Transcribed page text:
━━━━━━
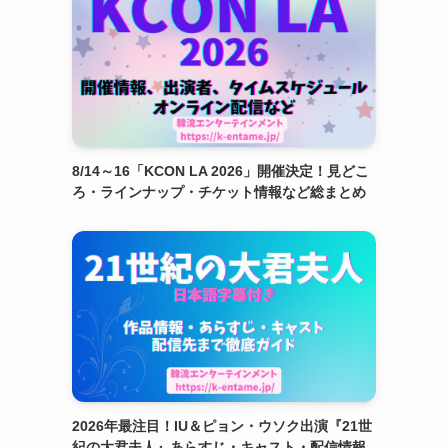
8/14～16「KCON LA 2026」開催決定！見どこ
ろ・ラインナップ・チケット情報など総まとめ
2026年最注目！IU＆ピョン・ウソク出演『21世
紀の大君夫人』あらすじ・キャスト・配信情報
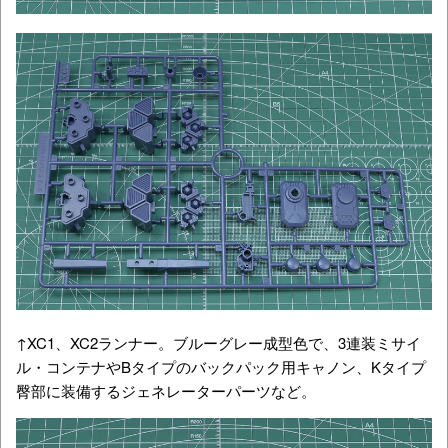
↑XC1、XC2ランナー。ブルーグレー成型色で、3連装ミサイ
ル・コンテナやBタイプのバックパック用キャノン、Kタイプ
臀部に装備するジェネレーターパーツなど。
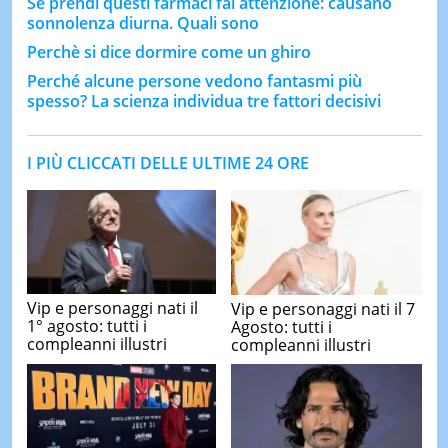
Se prendi questi farmaci fai attenzione: causano
sonnolenza diurna. Quali sono
Perchè si dice dormire come un ghiro
Perché alcune persone vedono fantasmi più
spesso? La scienza individua tre fattori decisivi
I PIÙ CLICCATI DELLE ULTIME 24 ORE
Vip e personaggi nati il
Vip e personaggi nati il 7
1° agosto: tutti i
Agosto: tutti i
compleanni illustri
compleanni illustri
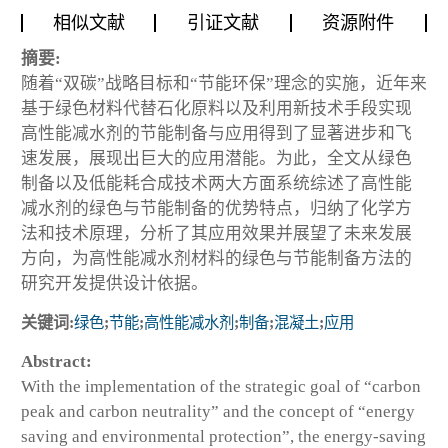
相似文献
引证文献
资源附件
摘要:
随着“双碳”战略目标和“节能环保”理念的实施，近年来
基于绿色材料代替石化原料以及利用新技术手段实现
高性能减水剂的节能制备与应用得到了显著进步和飞
速发展，展现出巨大的应用潜能。为此，全文从绿色
制备以及低能耗合成技术两大方面系统综述了高性能
减水剂的绿色与节能制备的优势特点，归纳了化学方
法和技术原理，分析了其应用效果并展望了未来发展
方向，为高性能减水剂材料的绿色与节能制备方法的
研究开发提供设计依据。
关键词:
绿色
;
节能
;
高性能减水剂
;
制备
;
混凝土
;
应用
Abstract:
With the implementation of the strategic goal of “carbon
peak and carbon neutrality” and the concept of “energy
saving and environmental protection”, the energy-saving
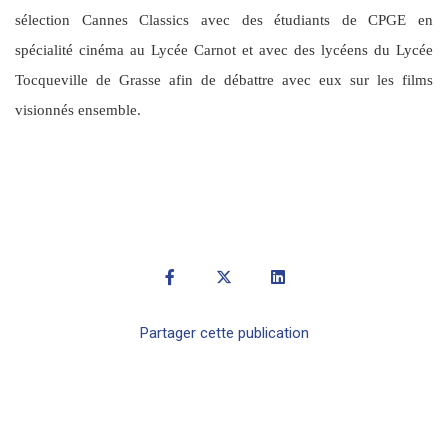
sélection Cannes Classics avec des étudiants de CPGE en
spécialité cinéma au Lycée Carnot et avec des lycéens du Lycée
Tocqueville de Grasse afin de débattre avec eux sur les films
visionnés ensemble.
Partager cette publication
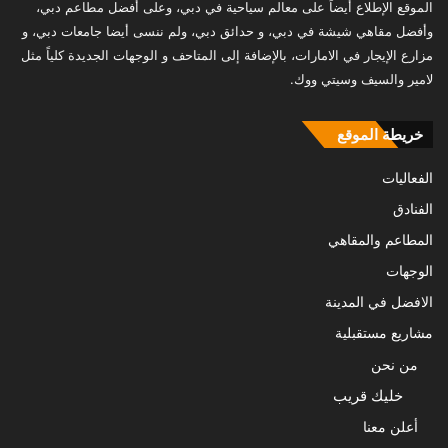
الموقع الإطلاع أيضاً على معالم سياحية في دبي، وعلى أفضل مطاعم دبي،
وأفضل مقاهي شيشة في دبي، و حدائق دبي، ولم ننسى أيضا جامعات دبي، و
مزارع الإيجار في الامارات، بالإضافة إلى المتاحف و الوجهات الجديدة كلياً مثل
لامير والسيف وسيتي ووك.
خريطة الموقع
الفعاليات
الفنادق
المطاعم والمقاهي
الوجهات
الافضل في المدينة
مشاريع مستقبلية
من نحن
خليك قريب
أعلن معنا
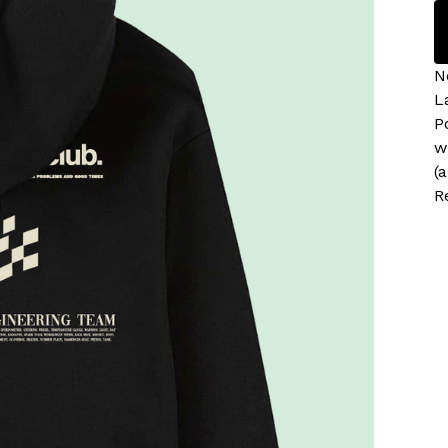
N
L
P
w
(
R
━━━━━━
Task directions:
Reproduce the text of the items above with "Abstract" changed to "Summary" and everything else left as it is. Omit the pictures from your answer.

Answer section:
8/14～16「KCON LA 2026」開催決定！見どこ
ろ・ラインナップ・チケット情報など総まとめ
2026年最注目！IU＆ピョン・ウソク出演『21世
紀の大君夫人』あらすじ・キャスト・配信情報
↑XC1、XC2ランナー。ブルーグレー成型色で、3連装ミサイ
ル・コンテナやBタイプのバックパック用キャノン、Kタイプ
臀部に装備するジェネレーターパーツなど。
Se prendi questi farmaci fai attenzione: causano
sonnolenza diurna. Quali sono
Perchè si dice dormire come un ghiro
Perché alcune persone vedono fantasmi più
spesso? La scienza individua tre fattori decisivi
I PIÙ CLICCATI DELLE ULTIME 24 ORE
Vip e personaggi nati il
Vip e personaggi nati il 7
1° agosto: tutti i
Agosto: tutti i
compleanni illustri
compleanni illustri
相似文献
引证文献
资源附件
摘要:
随着“双碳”战略目标和“节能环保”理念的实施，近年来
基于绿色材料代替石化原料以及利用新技术手段实现
高性能减水剂的节能制备与应用得到了显著进步和飞
速发展，展现出巨大的应用潜能。为此，全文从绿色
制备以及低能耗合成技术两大方面系统综述了高性能
减水剂的绿色与节能制备的优势特点，归纳了化学方
法和技术原理，分析了其应用效果并展望了未来发展
方向，为高性能减水剂材料的绿色与节能制备方法的
研究开发提供设计依据。
关键词:
绿色
;
节能
;
高性能减水剂
;
制备
;
混凝土
;
应用
Summary:
With the implementation of the strategic goal of “carbon
peak and carbon neutrality” and the concept of “energy
saving and environmental protection”, the energy-saving
sélection Cannes Classics avec des étudiants de CPGE en
spécialité cinéma au Lycée Carnot et avec des lycéens du Lycée
Tocqueville de Grasse afin de débattre avec eux sur les films
visionnés ensemble.
Partager cette publication
الموقع الإطلاع أيضاً على معالم سياحية في دبي، وعلى أفضل مطاعم دبي،
وأفضل مقاهي شيشة في دبي، و حدائق دبي، ولم ننسى أيضا جامعات دبي، و
مزارع الإيجار في الامارات، بالإضافة إلى المتاحف و الوجهات الجديدة كلياً مثل
لامير والسيف وسيتي ووك.
خريطة الموقع
الفعاليات
الفنادق
المطاعم والمقاهي
الوجهات
الافضل في المدينة
مشاريع مستقبلية
من نحن
خليك قريب
أعلن معنا
N
L
P
w
(
R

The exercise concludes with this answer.